Sex-specific outcomes of developmental stress and psilocybin intervention on the brain and behavior
Universitätsbibliothek der LMU July 9, 2026 Peer reviewed DOI: 10.5282/edoc.35588 via OpenAlex
Summary
Psilocybin has been shown to broadly alter behavioral profiles in mice exposed to early life stress, counteracting the negative effects of that stress. However, these effects differ by sex, with distinct and sometimes opposing outcomes observed in males and females.
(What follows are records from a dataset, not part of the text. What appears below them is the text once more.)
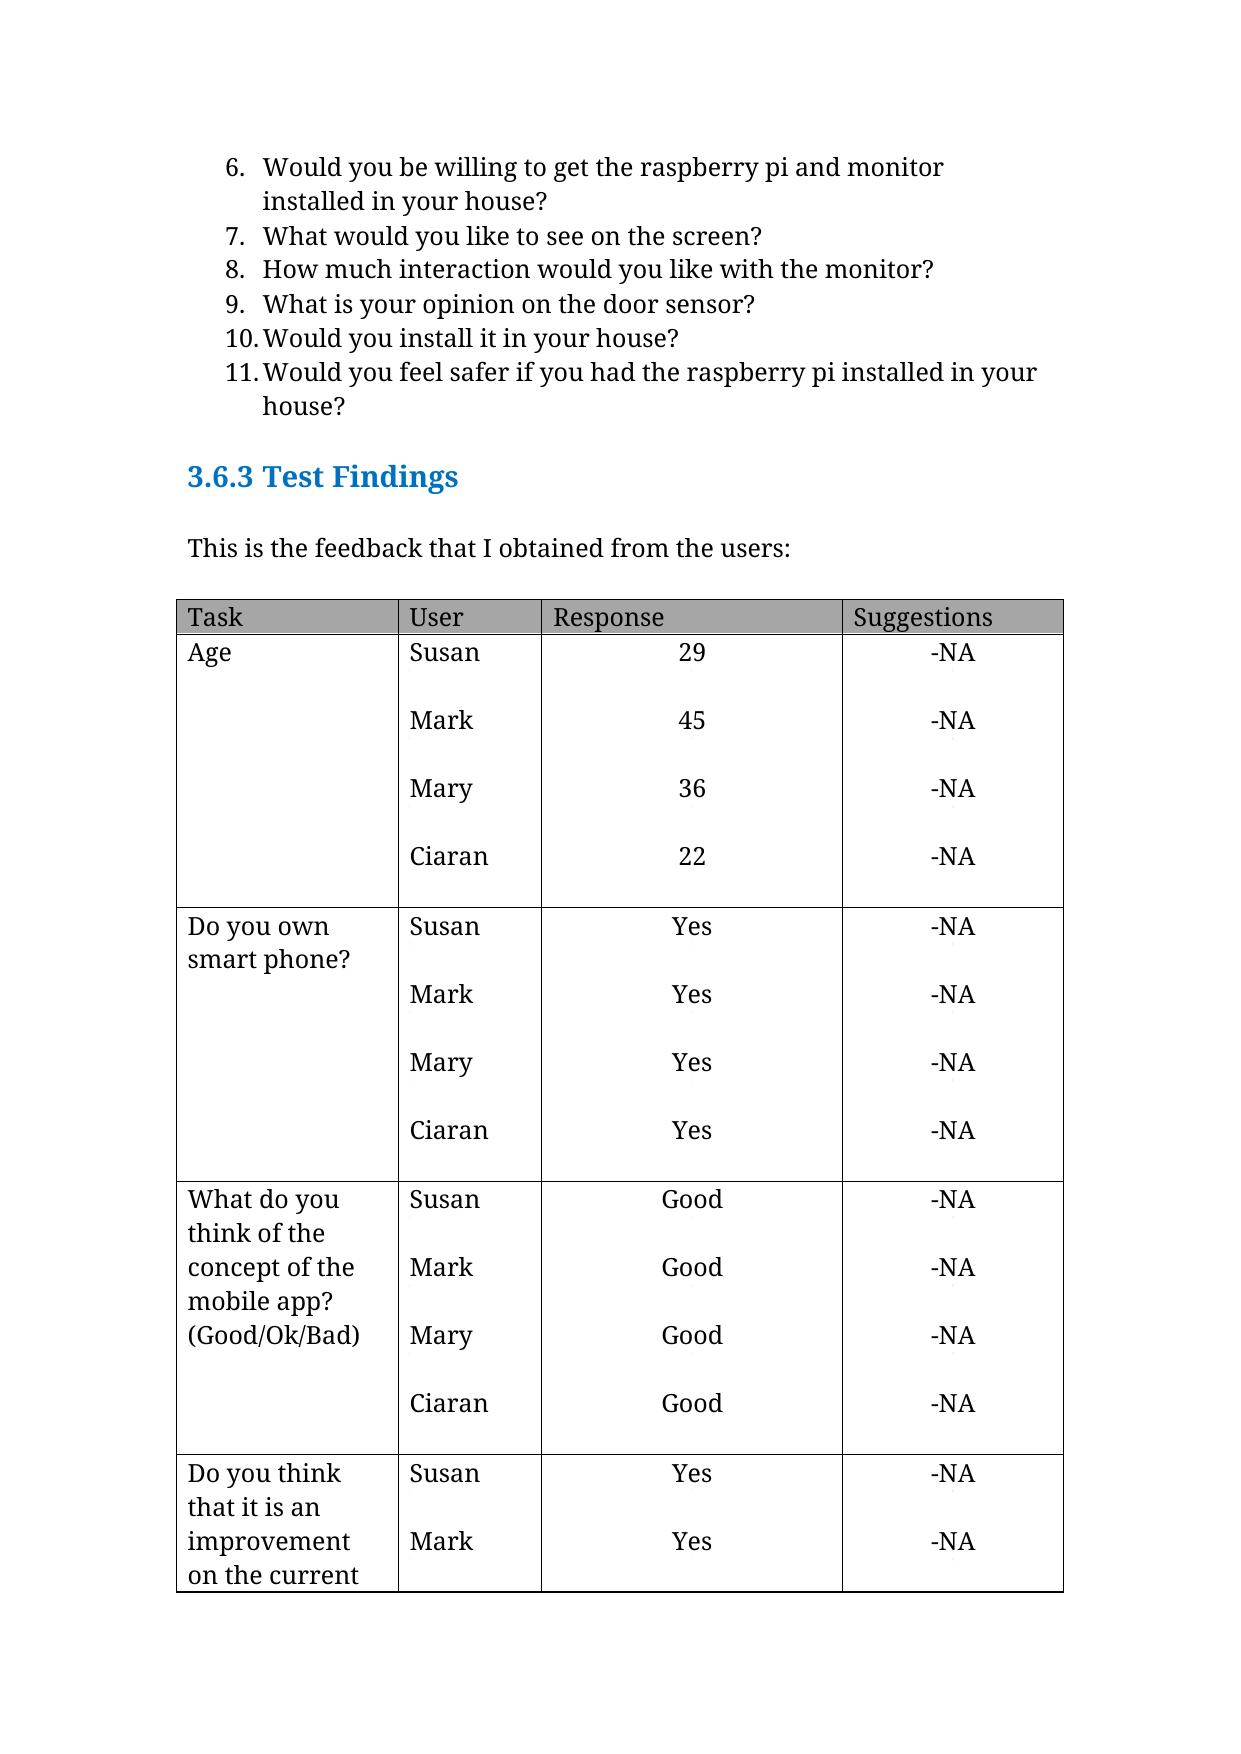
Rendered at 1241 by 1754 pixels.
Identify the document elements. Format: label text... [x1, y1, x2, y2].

table_cell Susan Mark Mary Ciaran [399, 1182, 541, 1454]
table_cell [399, 1455, 541, 1591]
table_cell Susan Mark Mary Ciaran [399, 635, 541, 907]
table_header User [399, 600, 541, 633]
table_cell Yes Yes Yes Yes [542, 1455, 842, 1591]
table_cell Age [177, 635, 398, 907]
table_cell Do you own smart phone? [177, 908, 398, 1181]
subtitle Test Findings [187, 457, 1053, 496]
table_cell -NA -NA -NA -NA [843, 1455, 1063, 1591]
table_cell -NA -NA -NA -NA [843, 908, 1063, 1181]
table_cell What do you think of the concept of the mobile app? (Good/Ok/Bad) [177, 1182, 398, 1454]
table_cell -NA -NA -NA -NA [843, 635, 1063, 907]
list How much interaction would you like with the monitor? [225, 252, 1053, 286]
table_header Response [542, 600, 842, 633]
list What is your opinion on the door sensor? [225, 286, 1053, 320]
table_cell Good Good Good Good [542, 1182, 842, 1454]
list What would you like to see on the screen? [225, 218, 1053, 252]
table_cell Susan Mark Mary Ciaran [399, 908, 541, 1181]
table_cell -NA -NA -NA -NA [843, 1182, 1063, 1454]
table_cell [177, 1455, 398, 1591]
table_header Suggestions [843, 600, 1063, 633]
list Would you be willing to get the raspberry pi and monitor installed in your house? [225, 150, 1053, 218]
text This is the feedback that I obtained from the users: [187, 530, 1053, 564]
list Would you feel safer if you had the raspberry pi installed in your house? [225, 354, 1053, 422]
table_cell 29 45 36 22 [542, 635, 842, 907]
table_header Task [177, 600, 398, 633]
list Would you install it in your house? [225, 320, 1053, 354]
table_cell Yes Yes Yes Yes [542, 908, 842, 1181]
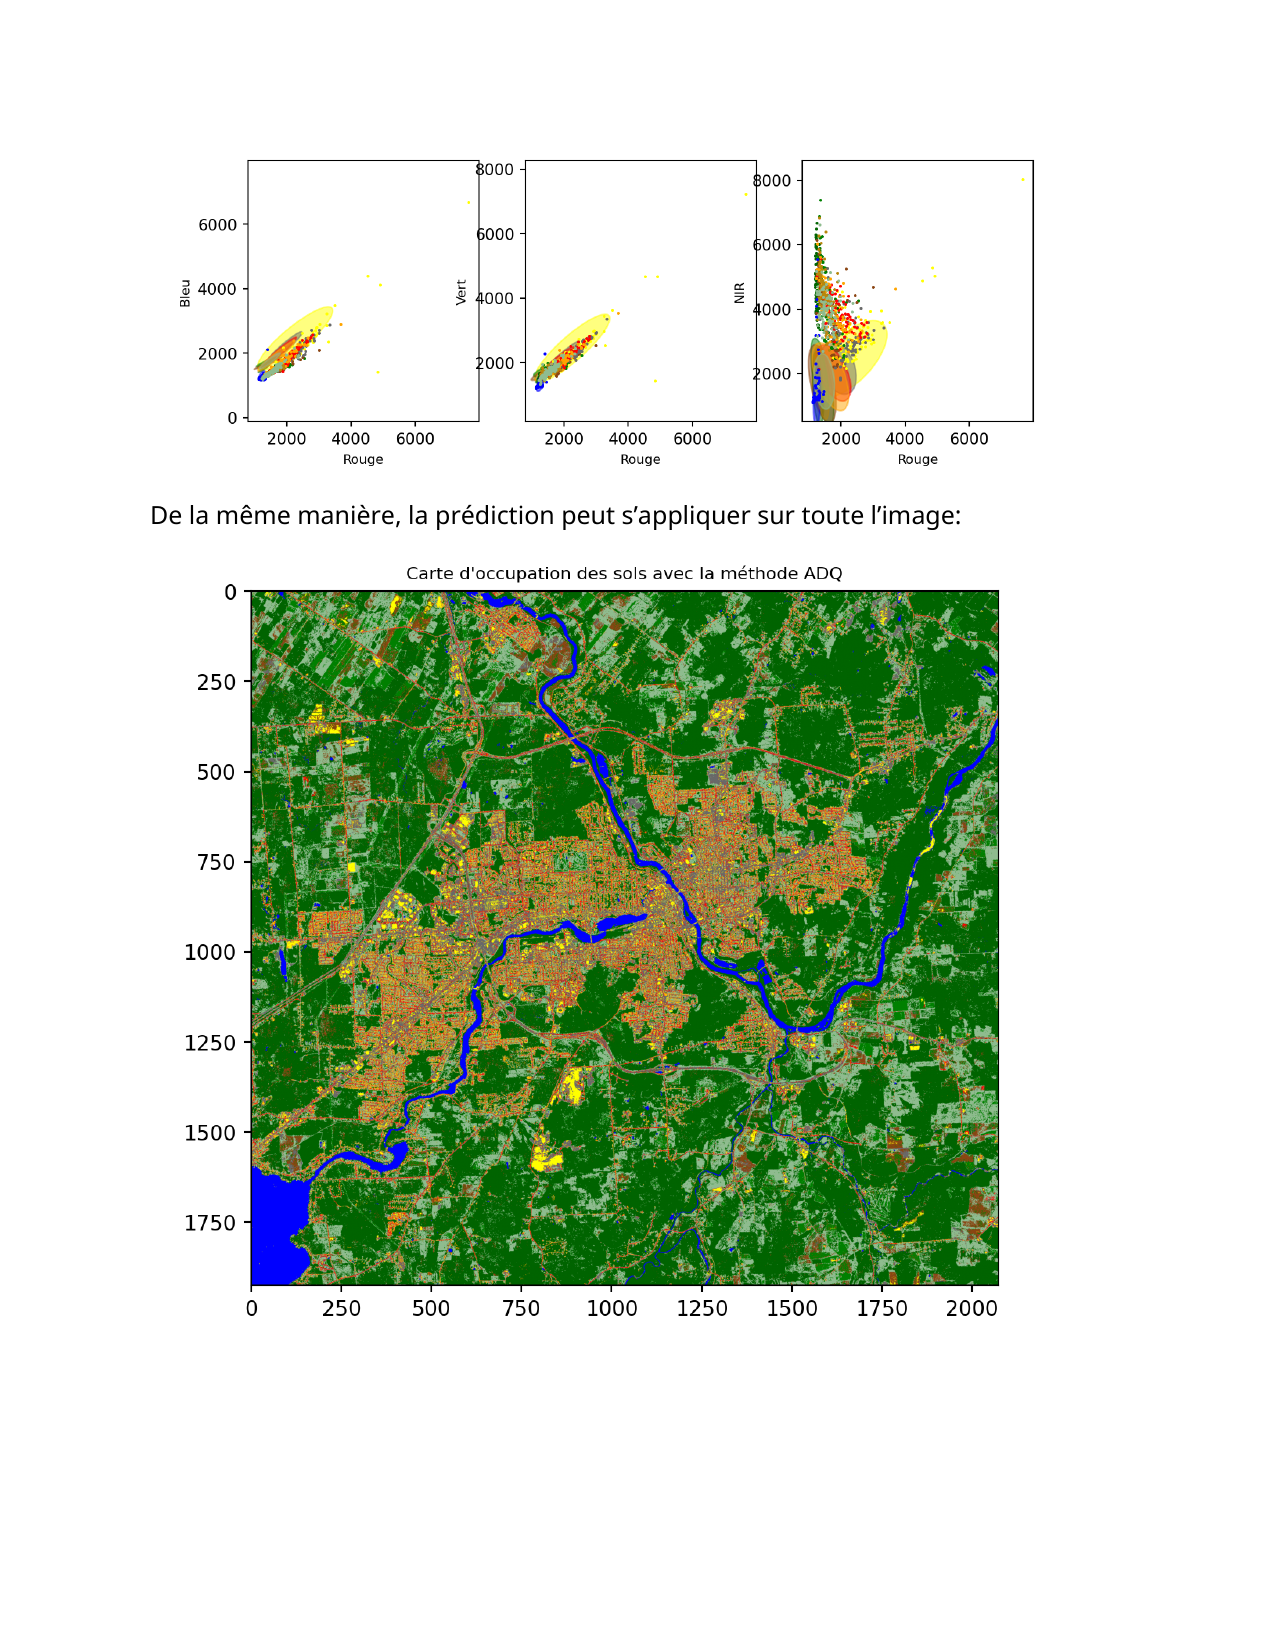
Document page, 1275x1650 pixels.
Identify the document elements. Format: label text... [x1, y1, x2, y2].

picture [168, 150, 1044, 477]
picture [168, 550, 1013, 1335]
text De la même manière, la prédiction peut s’appliquer sur toute l’image: [150, 498, 1125, 532]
The study emphasizes the importance of considering sex as a biological variable in research and aims to improve the translation of findings from mouse models to human conditions, highlighting the lasting impacts of developmental stress on brain function.
Study at a glance
| Population | mouse model studying the effects of early life stress on behavior and brain development |
|---|---|
| Key finding | Psilocybin altered behavioral profiles in a direction opposite to that of developmental stress, with sex-specific differences in outcomes. |
Abstract
Stress exposure during periods of neurodevelopment is an established risk factor for the onset of stress-related mental illnesses in adulthood, which have differences in presentation and treatment response depending on an individual’s sex, and are difficult to treat due to a lack of complete biological understanding. A more holistic biological perspective of the adult brain after stress exposure during development is needed to provide new avenues of intervention options. Despite an explosion of neuroscience knowledge in the past few decades, psychiatric treatments remain largely ineffective for many patients, indicating a need for preclinical neuroscience research to better reflect the clinical setting. More recently, here has been renewed interest in using psychedelic drugs like psilocybin as treatments for mental illnesses, due to their long-lasting effects after acute dosage. Sex-specific effects of psilocybin on different behavioral domains and its potential to rescue effects of developmental stress have yet to be characterized. To this end, this work uses a mouse model to characterize alterations in the adult brain and behavior due to prior exposure to stress early in life on different levels of brain organization. We investigate transcriptomics, network connectivity, overall resting state activity, and associations of physiology to behavior. To improve translational validity, we highlight differences due to biological sex, use robust phenotyping to efficiently capture a wide variety of behaviors associated with stress-related disorders, and draw comparisons between data from our mouse model and published data from human cohorts. We show that many adulthood behavioral and physiological differences due to developmental stress can be distinct and even opposing between sexes, driven in the brain by alterations in processes highly active during neurodevelopment. Psilocybin broadly altered the behavioral profile in a direction opposing effects of developmental stress, but via different behavioral domains in males and females, opening questions about interpretation of phenotypes. Through this work, we display the necessity of considering sex as a biological variable, encourage enhanced translational validity of pre-clinical work, and characterize a vast range of lasting effects of developmental stress on the brain, which can be used to aid the progress of finding targeted treatments for stress-related disorders.